O mesmo pode ser dito sobre 1997, dez anos depois – às avessas. Enquanto o parâmetro dez anos antes confundia qualidade com tamanho, o ano sete dos anos 90 inverte a lógica e valeu tudo – é quando indústria do disco pisa no acelerador do sucesso rápido, imediato, e entope as veias do imaginário coletivo com gordura saturada em forma de hits de rádio. Assim, o ano viu a morte do britpop, do gangsta rap e do rock alternativo, ao mesmo tempo em que ascensão da eletrônica inglesa e do nü metal americano era coadjuvante de um mundo pop em que o mundo de celebridades e da música pop começam a inchar juntos. Paul McCartney torna-se Sir, Elton John chora a morte da princesa Diana. É o ano das Spice Girls e do OK Computer, de “Bittersweet Symphony” e “Mmmmbop”, de “Block Rockin’ Beats” e “Firestarter”, mas também de “Barbie Girl” e da música do Puff Daddy com sample de Police. O pop vive uma de suas fases mais prolíficas e esquizofrênicas – e o Napster dois anos depois só entortariam as coisas ainda mais, ao tirar o controle das gravadoras de disco.

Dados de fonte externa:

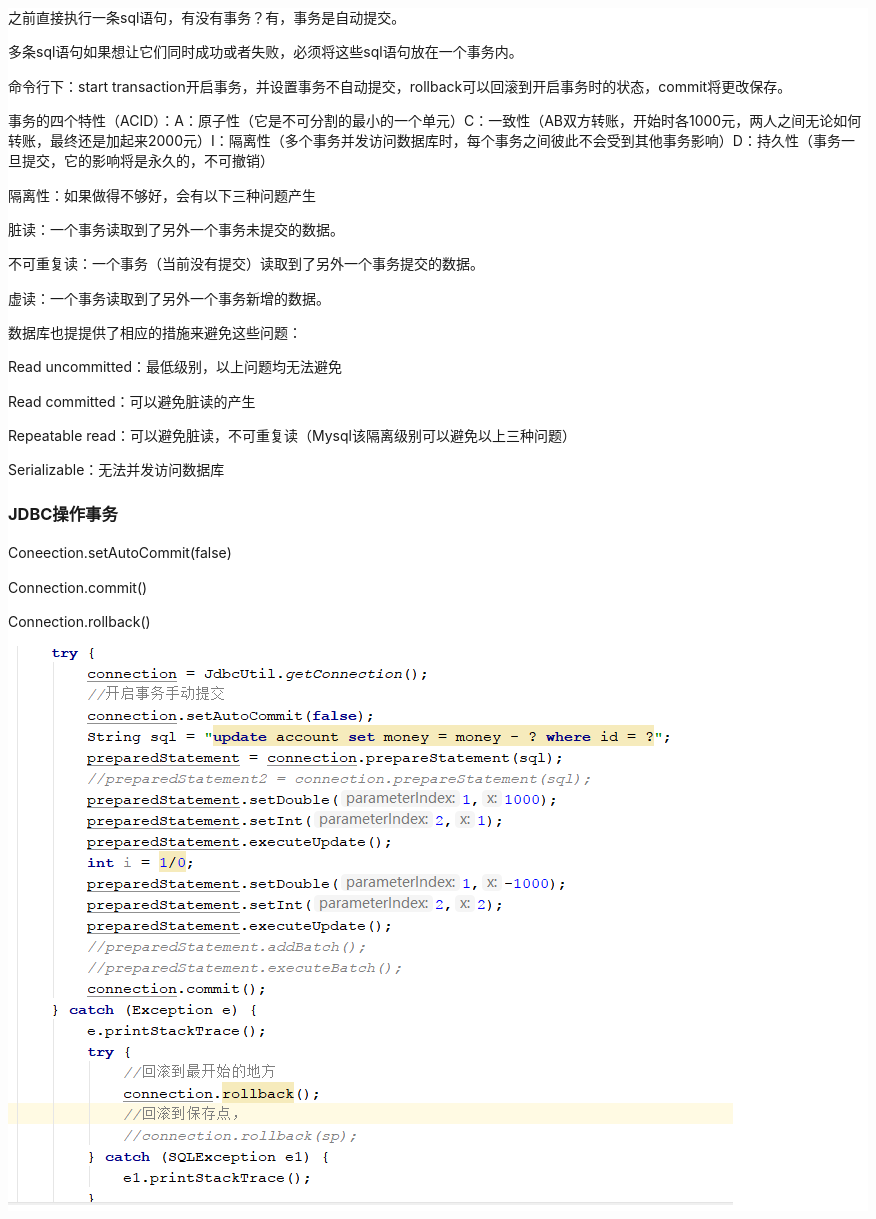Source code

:之前直接执行一条sql语句，有没有事务？有，事务是自动提交。

多条sql语句如果想让它们同时成功或者失败，必须将这些sql语句放在一个事务内。

命令行下：start
transaction开启事务，并设置事务不自动提交，rollback可以回滚到开启事务时的状态，commit将更改保存。

事务的四个特性（ACID）：A：原子性（它是不可分割的最小的一个单元）C：一致性（AB双方转账，开始时各1000元，两人之间无论如何转账，最终还是加起来2000元）I：隔离性（多个事务并发访问数据库时，每个事务之间彼此不会受到其他事务影响）D：持久性（事务一旦提交，它的影响将是永久的，不可撤销）

隔离性：如果做得不够好，会有以下三种问题产生

脏读：一个事务读取到了另外一个事务未提交的数据。

不可重复读：一个事务（当前没有提交）读取到了另外一个事务提交的数据。

虚读：一个事务读取到了另外一个事务新增的数据。

数据库也提提供了相应的措施来避免这些问题：

Read uncommitted：最低级别，以上问题均无法避免

Read committed：可以避免脏读的产生

Repeatable read：可以避免脏读，不可重复读（Mysql该隔离级别可以避免以上三种问题）

Serializable：无法并发访问数据库

### JDBC操作事务

Coneection.setAutoCommit(false)

Connection.commit()

Connection.rollback()

![](../media/pictures/MySql.assets/41e006640f9661e884303f3cf4dba799.png)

E assim, chegamos a 2007. O que o ano que termina hoje tem a ver com o ano que viu a internacionalização do rock, o ano da psicodelia, o do punk e o da discoteca, o dos últimos gigantes e o do domínio da indústria de discos? Você acha que nem os anos têm a ver entre si, muito menos com fatos típicos do ano que acaba hoje, como o experimento Radiohead, o fenômeno emo, o show do LCD Soundsystem, a decadência pública de Amy Winehouse, o fim do Los Hermanos, a ascensão do celular e da música instrumental? Tou começando a retrospectiva 2007 do Trabalho Sujo com atraso, mas o sete desse ano não foi em vão.